Exercise objective: Each entry below is to be transcribed exactly; pictures are not copied.

* * *

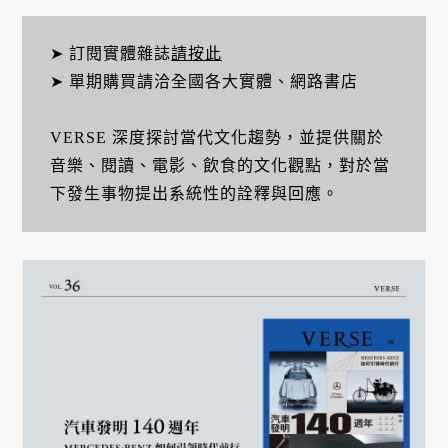
➤ 訂閱實體雜誌
請按此
➤ 單期購買請洽全國各大實體、網路書店
VERSE 深度探討當代文化趨勢，並提供關於
音樂、閱讀、電影、飲食的文化觀點，對於當
下發生事物提出系統性的詮釋與回應。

* * *

Response below:
➤ 訂閱實體雜誌
請按此
➤ 單期購買請洽全國各大實體、網路書店
VERSE 深度探討當代文化趨勢，並提供關於
音樂、閱讀、電影、飲食的文化觀點，對於當
下發生事物提出系統性的詮釋與回應。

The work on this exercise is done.